RESEÑA: NORTE ESTRECHO - OMAR VILLARROEL

La felicidad está en el vocho



Mijail Miranda Zapata

Cuatro historias de migrantes latinos en Estados Unidos hiladas alrededor de un negocio de videoconferencias, quizás allá por los noventa, es la síntesis de la opera prima de Omar L. Villarroel (Cochabamba, 1974).

El filme retoma un tópico recurrente en el cine nacional, al menos durante los últimos 15 años. Aunque los términos elegidos por su director muestran algunas variaciones interesantes. En especial en lo que respecta a la narración, que huye de la solemnidad dramática de la que se impregnaron los anteriores intentos, apostando por el humor y la emotividad fraternal. Además, traslada la mirada al hemisferio contrario, como hiciera la “trágica” En busca del paraíso (2010), pero, en este caso, los resultados son plausibles.

Uno de los grandes méritos de este proyecto es el guión, a cargo del propio Villarroel y de Juan Cristóbal Ríos Violand (¿Quién mató a la llamita blanca?, 2006). La mano del segundo se deja ver a lo largo de todo el metraje, con diálogos socarrones y resoluciones dramáticas inteligentes. La festividad humorística de su primer trabajo ahora se ve bien dosificada y más certera, quizás gracias a la contribución del director. Y es algo que se agradece, en especial considerando que las buenas carcajadas no parecen tener cabida en la filmografía boliviana del último tiempo, y, de tenerla, parecen estar supeditas a esperpentos que dejan un sabor más bien agrio (póngale Gud bisnes (Antezana, 2010), El pocholo y su marida (Sandoval, 2011) o cualquiera de Rodrigo Ayala).

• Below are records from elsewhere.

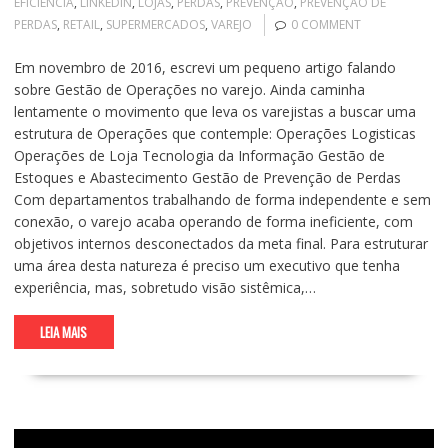
EFICIÊNCIA
,
LINKEDIN
,
LOJAS
,
PERDAS
,
PREVENÇÃO
,
PREVENÇÃO DE
PERDAS
,
RETAIL
,
SUPERMERCADOS
,
VAREJO
0 COMMENT
Em novembro de 2016, escrevi um pequeno artigo falando
sobre Gestão de Operações no varejo. Ainda caminha
lentamente o movimento que leva os varejistas a buscar uma
estrutura de Operações que contemple: Operações Logisticas
Operações de Loja Tecnologia da Informação Gestão de
Estoques e Abastecimento Gestão de Prevenção de Perdas
Com departamentos trabalhando de forma independente e sem
conexão, o varejo acaba operando de forma ineficiente, com
objetivos internos desconectados da meta final. Para estruturar
uma área desta natureza é preciso um executivo que tenha
experiência, mas, sobretudo visão sistêmica,…
LEIA MAIS
Tocador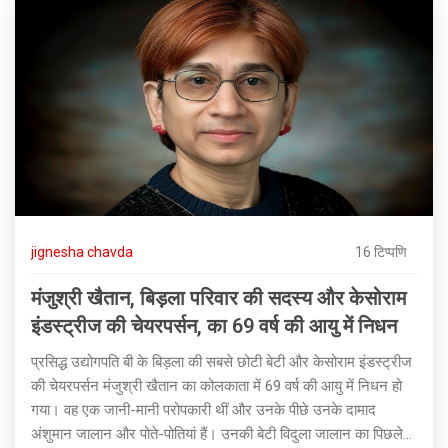
jignesha chavda
16 टिप्पणि
मंजुश्री खैतान, बिड़ला परिवार की सदस्य और केसोराम
इंडस्ट्रीज की चेयरपर्सन, का 69 वर्ष की आयु में निधन
प्रसिद्ध उद्योगपति बी के बिड़ला की सबसे छोटी बेटी और केसोराम इंडस्ट्रीज
की चेयरपर्सन मंजुश्री खैतान का कोलकाता में 69 वर्ष की आयु में निधन हो
गया। वह एक जानी-मानी परोपकारी थीं और उनके पीछे उनके दामाद
अंशुमान जालान और पोते-पोतियां हैं। उनकी बेटी विदुला जालान का पिछले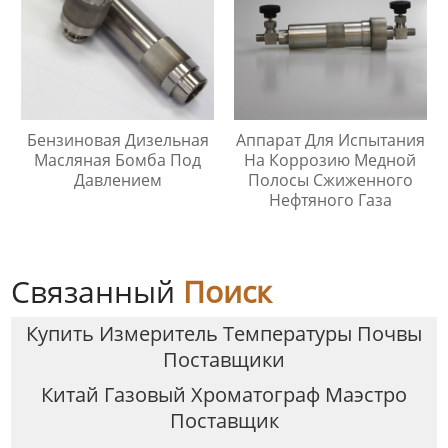
Бензиновая Дизельная
Аппарат Для Испытания
Масляная Бомба Под
На Коррозию Медной
Давлением
Полосы Сжиженного
Нефтяного Газа
Связанный
Поиск
Купить Измеритель Температуры Почвы
Поставщики
Китай Газовый Хроматограф Маэстро
Поставщик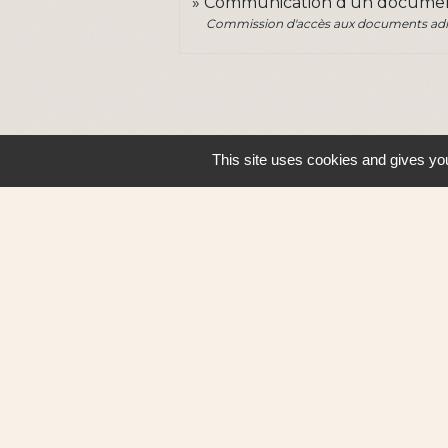
Communication d'un document
Commission d'accès aux documents admi
This site uses cookies and gives you
Contacts
Ville de Sautron
14, rue de la Vallée
44880 Sautron - FRANCE
+33 2 51 77 86 86
Contact par formulaire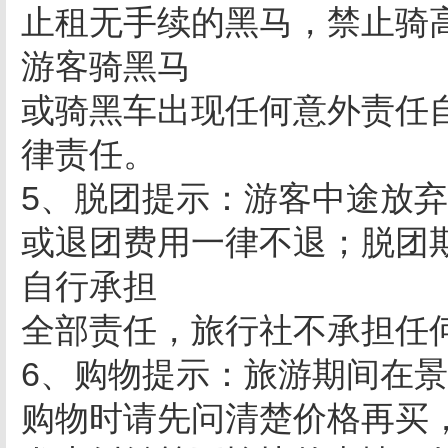
止租无手续的黑马，禁止骑
游客骑黑马
或骑黑车出现任何意外责任
律责任。
5、脱团提示：游客中途放
或退团费用一律不退；脱团
自行承担
全部责任，旅行社不承担任
6、购物提示：旅游期间在
购物时请先问清楚价格再买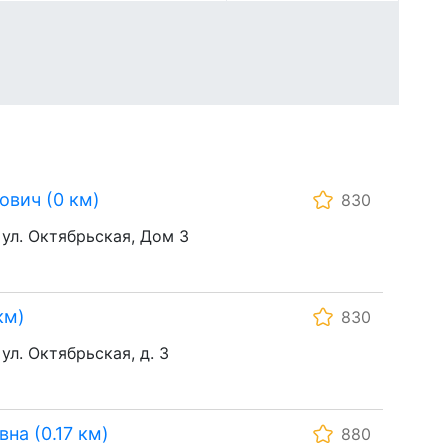
вич (0 км)
830
 ул. Октябрьская, Дом 3
км)
830
ул. Октябрьская, д. 3
на (0.17 км)
880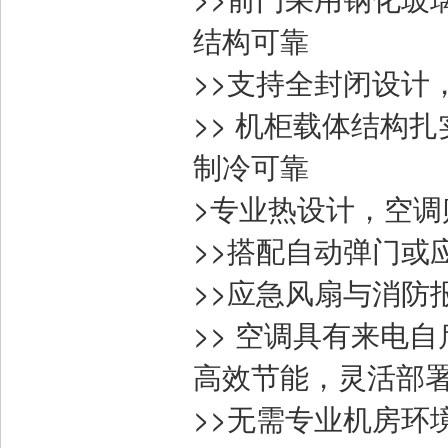
结构可靠
>>支持全封闭设计
>> 机柜载体结构扎
制冷可靠
>专业热设计，空
>>搭配自动弹门或
>>应急风扇与消防
>> 空调具有来电
高效节能，灵活部
>>无需专业机房环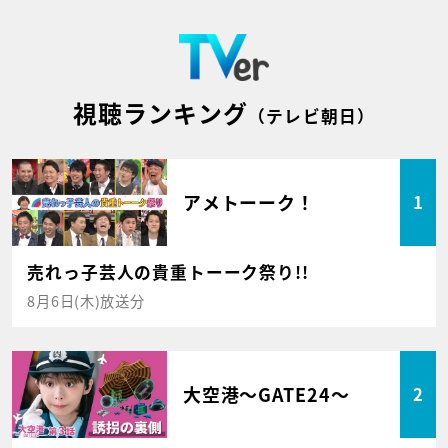
視聴ランキング
（テレビ朝日）
アメトーーク！
1
売れっ子芸人の貴重トーーク祭り!!
8月6日(木)放送分
大空港～GATE24～
2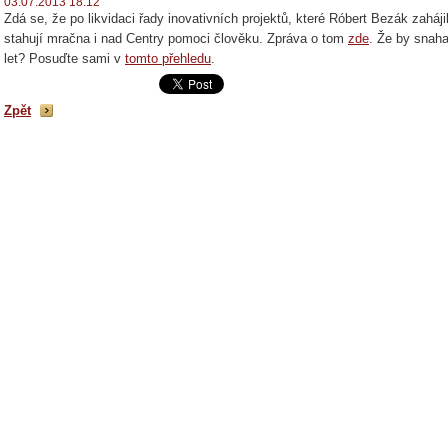
03.07.2013 18:12
Zdá se, že po likvidaci řady inovativních projektů, které Róbert Bezák zaháji
stahují mračna i nad Centry pomoci člověku. Zpráva o tom
zde
. Že by snaha
let? Posuďte sami v
tomto přehledu
.
Zpět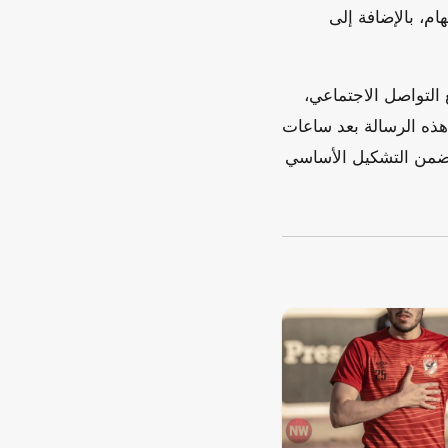
ام، بالإضافة إلى
التواصل الاجتماعي،
 هذه الرسالة بعد ساعات
ة ضمن التشكيل الأساسي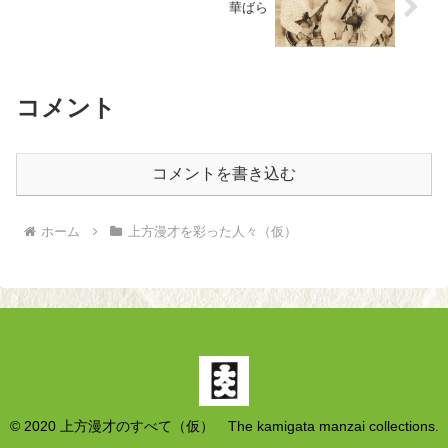
華ばら
コメント
コメントを書き込む
ホーム
上方漫才を彩った人々（仮）
© 2020 上方漫才のすべて（仮） The kamigata manzai collections.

Ríos Violand además estuvo encargado del casting, que indudablemente es otro de los méritos relevantes en Norte Estrecho. Luis Bredow y su personaje desbordan carisma, adueñándose de la pantalla durante todo el metraje, y así Villarroel consiguió aprovechar cinematográficamente a uno de nuestros mejores actores (que parecía condenado a una letanía de papeles menores y poco interesantes). Lo acompañan con igual solvencia Pablo Fernández, Soledad Ardaya, Jorge Jiménez, Federico Saslavsky y Ariadna Asturzzi. De Carmen Salinas mejor no hablar hasta que caiga Peña Nieto y sepamos qué pasó con los 43.

Aunque simpática, tal vez con una cuota de chantaje emocional, este popurrí de historias románticas y familiares, tiene su mayor acierto, paradójicamente, en una apuesta no del todo acabada. Me refiero al retrato del migrante latino como habitante de un limbo en el que el desarraigo y la american way jamás terminan de gestarse. El recurso de las videoconferencias (planteado además desde la fotografía de Sergio Bastani), de las pantallas y satélites como herramientas de un mecanismo de descomposición de la lejanía -de sus ausencias y carencias-, no hace más que reforzar las sensaciones de angustia y no pertenencia en los personajes, siempre soterradas bajo nuestra tradicional y casi folclórica picardía. 

La insatisfacción, acentuada por el ejercicio cotidiano de encontrar a los seres queridos tras el cristal del televisor, es asumida con estoicismo en la mayoría de los casos, y los conflictos internos se resuelven a puro disimulo. Es ahí donde la propuesta de Villarroel comienza a desestructurarse y las narraciones, correctamente entretejidas en la primera mitad del metraje, comienzan a desbandarse. Entonces surgen reflexiones naíf, cuestionamientos morales que subestiman el compromiso del espectador con la proyección, y se filtra cierto tufillo melodramático. La musicalización, llegado este punto, se convierte en un lápiz fosforescente subrayando el tedio.

Sin embargo, la frescura y desenfado son recuperados, casi al cierre, gracias al dúo Saslavsky-Asturzzi y su entretenido romance a distancia. Además, se suma el desenlace en la historia de Jiménez que, aunque no del todo convincente, abandona sus pretensiones universitarias para independizarse y dedicarse a manejar un taxi por el DF, para desconcierto y decepción de su madre (Carmen Salinas) en Estados Unidos. 

“La felicidad está en el vocho”, concluye el joven. Y eso me recuerda que estamos ante un film que, más que anhelos intelectuales o sociológicos, tiene la intención de entretener y emocionar a la platea. Omar Villarroel, en su primera aventura cinematográfica, cumple y divierte. 

Vayan al cine, sonrían, encuéntrense del otro lado de la pantalla y sepan que también podemos ser una caricatura. Opas solemnes, abstenerse.